Akademisches Fechten

Müsst Ihr fechten?

Studentenverbindungen vertreten unterschiedliche sogenannte Fechtstandpunkte. Diese unterscheiden sich in nichtschlagend, freischlagend, fakultativ schlagend und pflichtschlagend.

Wir sind fakultativ schlagend. Jedes Mitglied bekommt Fechtunterricht, die sogenannten Paukstunden. Beim Pauken tragen wir Schutzkleidung und einen Helm, somit sind Verletzungen ausgeschlossen. Ziel des Paukunterrichts ist die sogenannte technische Mensurreife – gewissermassen ein Fechtschein. Diese wird von einem Fechtmeister abgenommen und bestätigt einem die Fähigkeit, sich einer scharfen Mensur stellen zu können.

Das Stellen einer solchen Partie ist aber jedem freigestellt.

Was ist eigentlich genau eine Mensur? Wie muss ich mir das vorstellen?

Das Mensurfechten (auch: studentisches Fechten oder akademisches Fechten) ist ein reines Hiebfechten (d.h. es wird nicht gestochen, wie z.B. beim olympischen Fechten). Die Fechter stehen sich in einem festen Abstand gegenüber. Dieser Abstand ist die Mensur (von lat. mensura, Maß). Der Ausdruck wurde dann insgesamt auf diese Art des studentischen Fechtkampfs übertragen.
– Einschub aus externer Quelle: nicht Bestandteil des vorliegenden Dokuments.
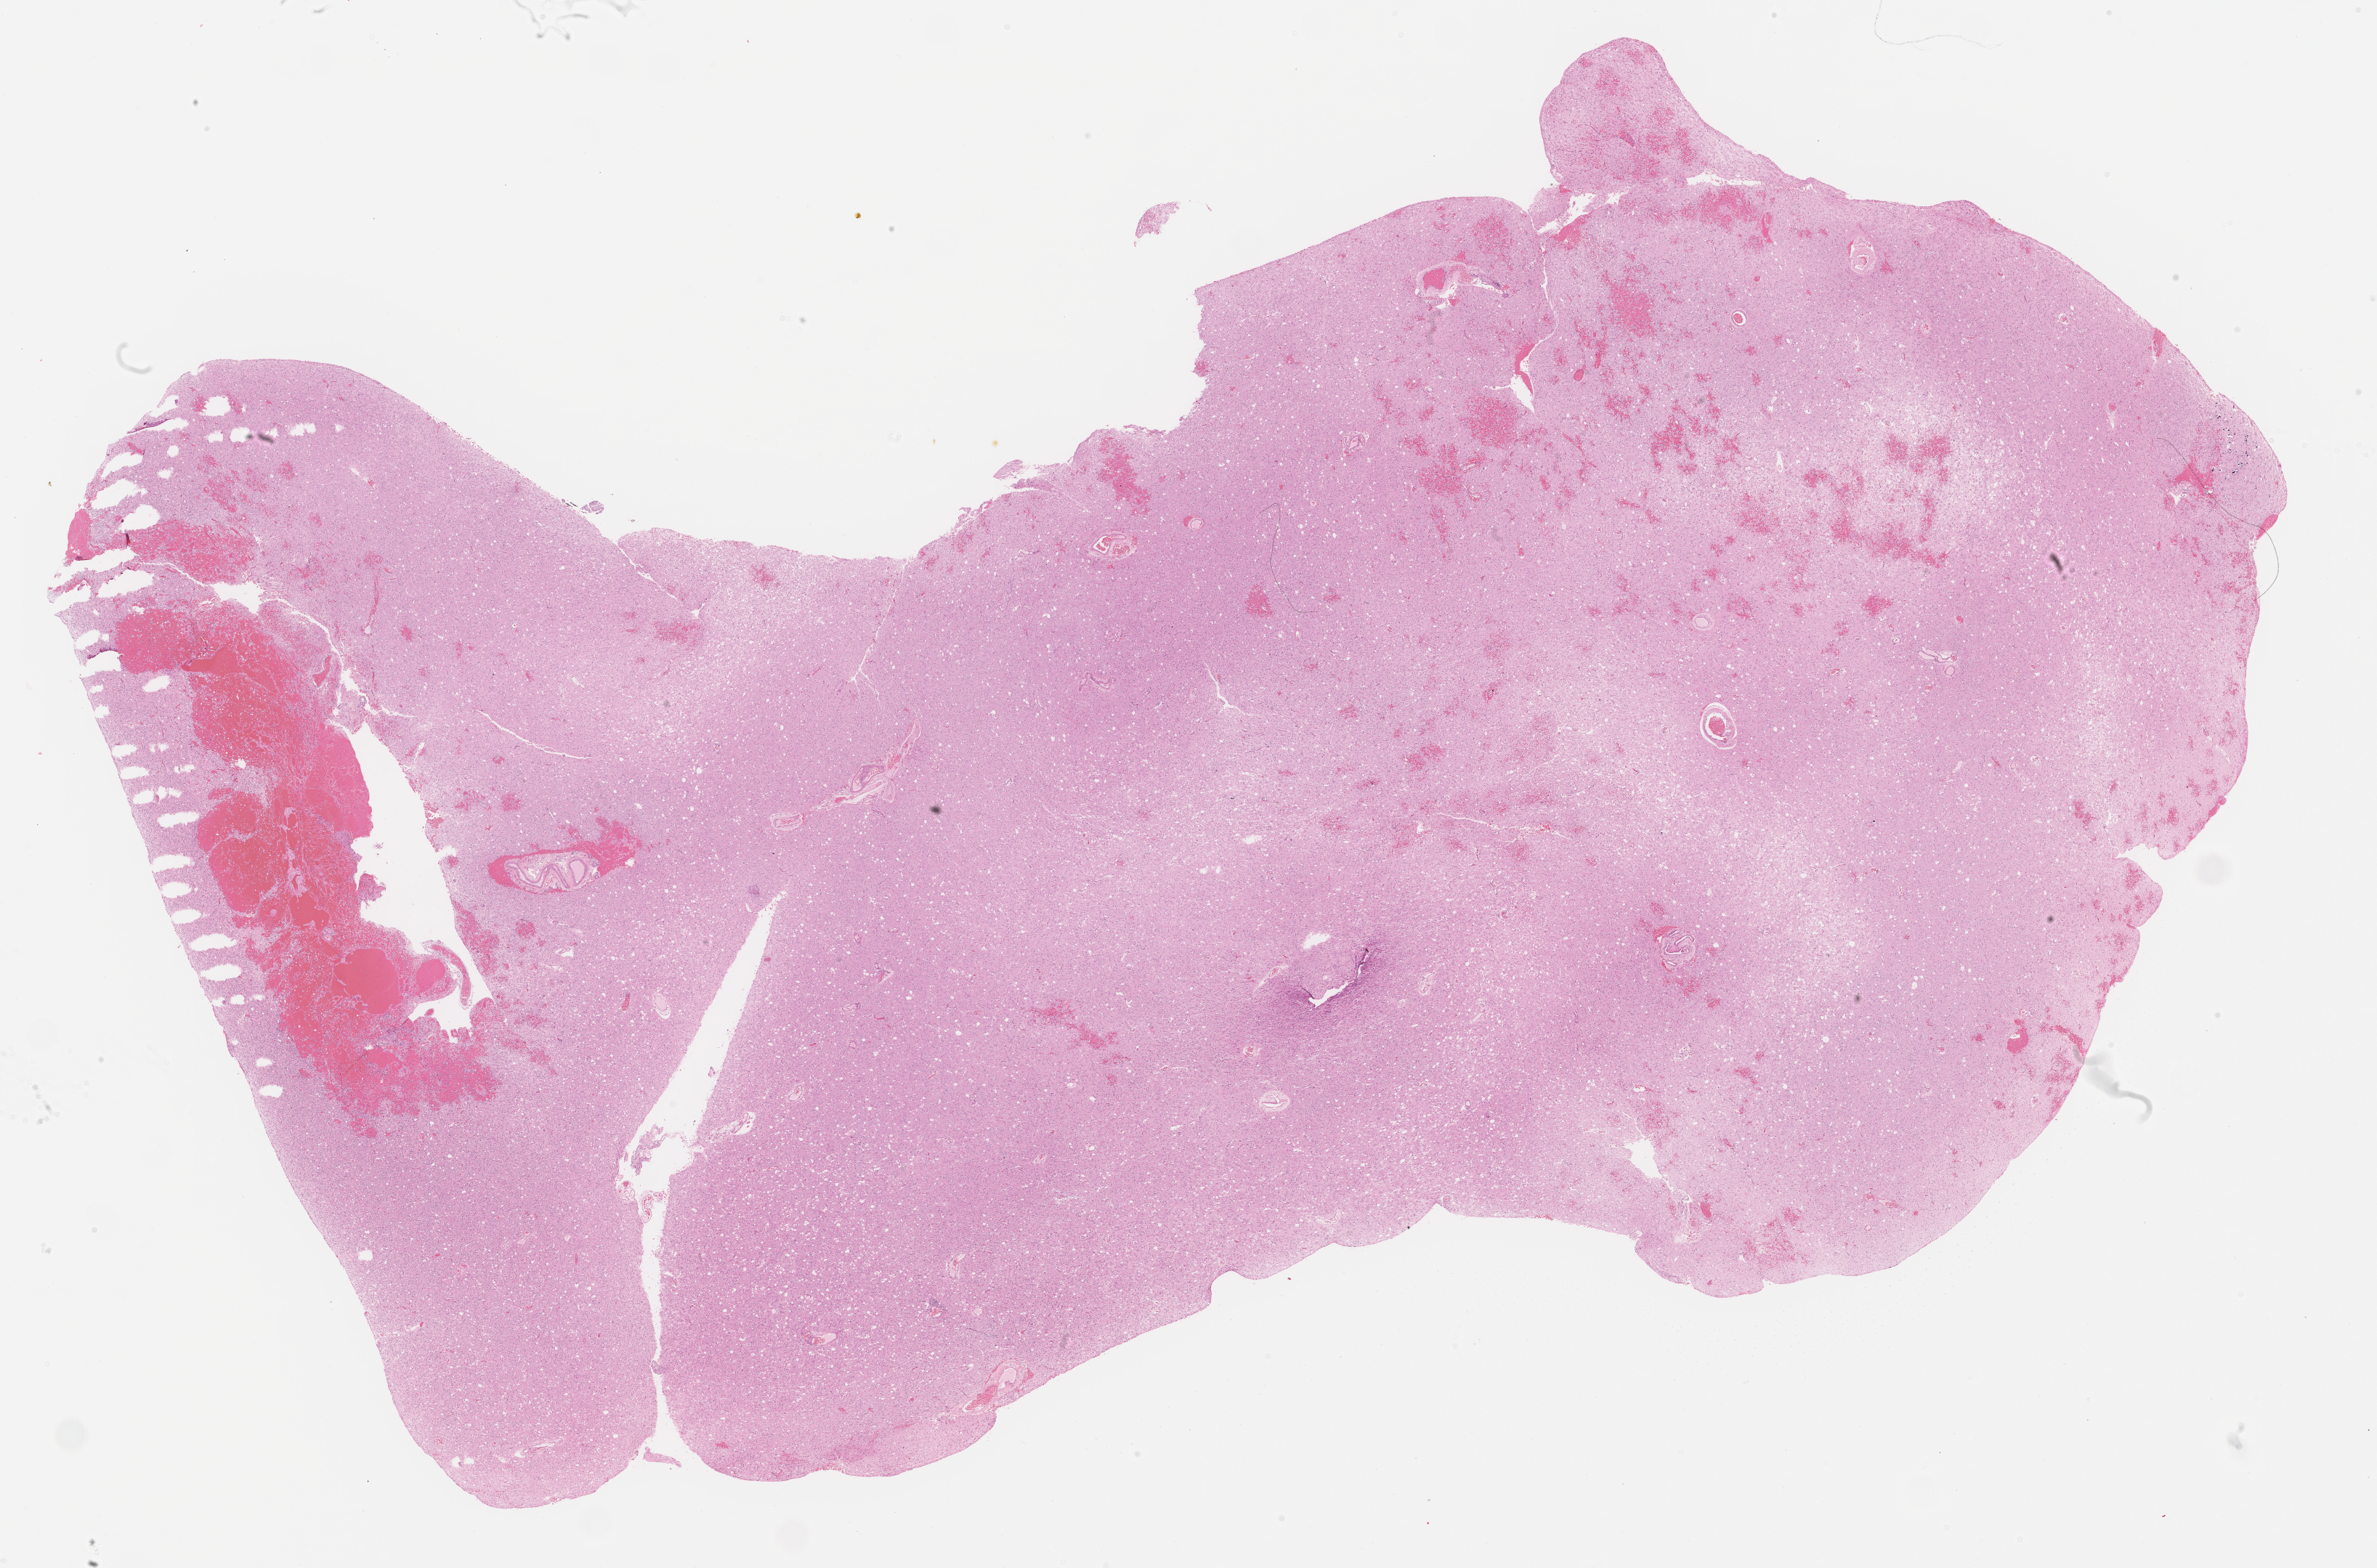
Hematoxylin and eosin (H&E) stained whole-slide image — whole scanned area (about 26.4 x 17.4 mm, from a 40x scan) shown as a low-resolution overview, FFPE section, sample: primary tumour, brain. Patient: male, age at initial diagnosis 52 years. Histologic grade: G3 (poorly differentiated).
* pathologic diagnosis: Oligodendroglioma, anaplastic (cerebrum)
* laterality: left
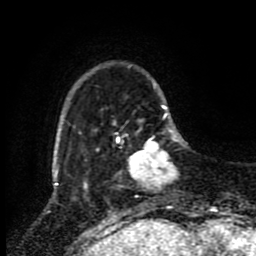
Breast MRI (dynamic contrast-enhanced), one axial slice; position 18 of 80 along the scan axis; cropped to one breast; dynamic contrast-enhanced series, time point 2 of 8 at this slice position (early post-contrast); 1.5 T; TE 4.2 ms, TR 7 ms; 2 mm slice thickness; 256 × 256 image matrix, field of view 170 × 170 mm. Female patient.
Structures marked on this image (semi-automatic segmentation, software-assisted and operator-edited):
- enhancing-tissue mask used for the functional tumour volume (all voxels passing the contrast-enhancement thresholds inside the analysis volume; usually the tumour): bounding box [x1, y1, x2, y2] px = [129, 128, 178, 187]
Das Einzige, was sich bewegt, ist der Fechtarm. Die Kunst besteht darin, gleichzeitig einen Hieb auszuführen und dabei trotzdem gedeckt zu bleiben. Gefochten wird mit scharfen Waffen und entsprechender Schutzkleidung nach einem festen Regelwerk, dem Comment.
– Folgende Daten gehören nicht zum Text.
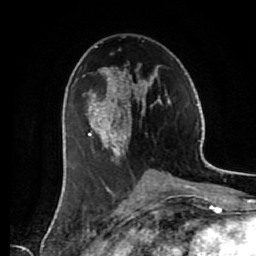
Breast MRI (dynamic contrast-enhanced), one axial slice. Slice 34 of 80 in the series (ordered by position). Cropped to one breast. Dynamic contrast-enhanced series, time point 2 of 7 at this slice position (early post-contrast). 1.5 T. TE 2.6 ms, TR 5.6 ms. 2 mm slice thickness. 256 × 256 image matrix. Female patient.
Outlined on this slice (semi-automatically segmented with operator editing):
- enhancing-tissue mask used for the functional tumour volume (all voxels passing the contrast-enhancement thresholds inside the analysis volume; usually the tumour): box from (x=86, y=66) to (x=171, y=157) px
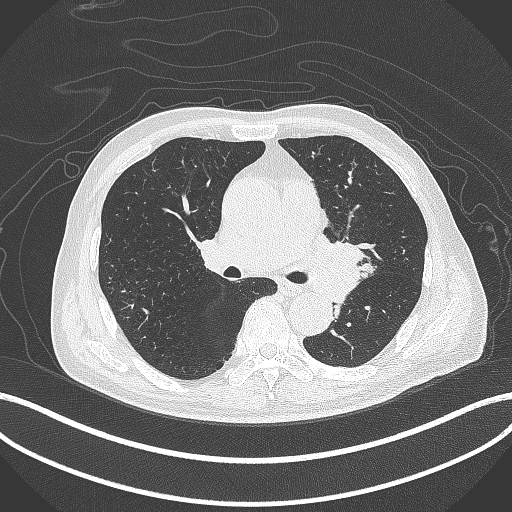
Chest CT, one axial slice. Slice 253 of 417 in the series (ordered by position). Reconstruction kernel B70f. 120 kVp. Lung window (W 1500 / L -600 HU). 1 mm slice thickness. 512 × 512 image matrix, field of view 400 × 400 mm. Male patient, age 77 years. From the clinical record (not read from this slice): clinical TNM (as recorded): T3 N1 M0.
Annotated regions visible in this slice (bounding box drawn by a radiologist):
- lung tumour (recorded histology: adenocarcinoma): bounding box [x1, y1, x2, y2] px = [306, 232, 368, 302]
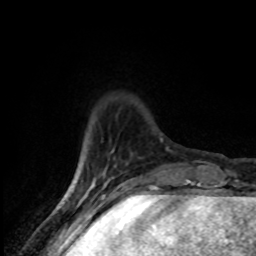
Breast MRI (dynamic contrast-enhanced), one axial slice; position 19 of 80 along the scan axis; cropped to one breast; dynamic contrast-enhanced series, time point 2 of 8 at this slice position (early post-contrast); 1.5 T; TE 4.2 ms, TR 7 ms; 2 mm slice thickness; 256 × 256 image matrix, field of view 145 × 145 mm. Female patient.
Annotated regions visible in this slice (semi-automatically segmented with operator editing):
- enhancing-tissue mask used for the functional tumour volume (all voxels passing the contrast-enhancement thresholds inside the analysis volume; usually the tumour): bounding box <78,171,96,188> (left, top, right, bottom; pixels)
Mit scharfen Waffen? Ist das nicht ziemlich gefährlich?

Nein. Ernste Verletzungen sind ausgeschlossen. Der Paukant ist bei der Mensur durch entsprechende Schutzkleidung geschützt. Er trägt Kettenhemd, Halsbandage, Armschutz (Stulp), einen Mensurhandschuh mit Ketteneinlage und eine Röhrenbrille mit Nasenblech.

Darüber hinaus ist man durch die Fechtweise stets gedeckt, es sei denn es mangelt an Kondition. Bei der Baltia-Gotia legen wir Wert darauf, dass jeder Paukant vor seiner Mensur optimal vorbereitet ist.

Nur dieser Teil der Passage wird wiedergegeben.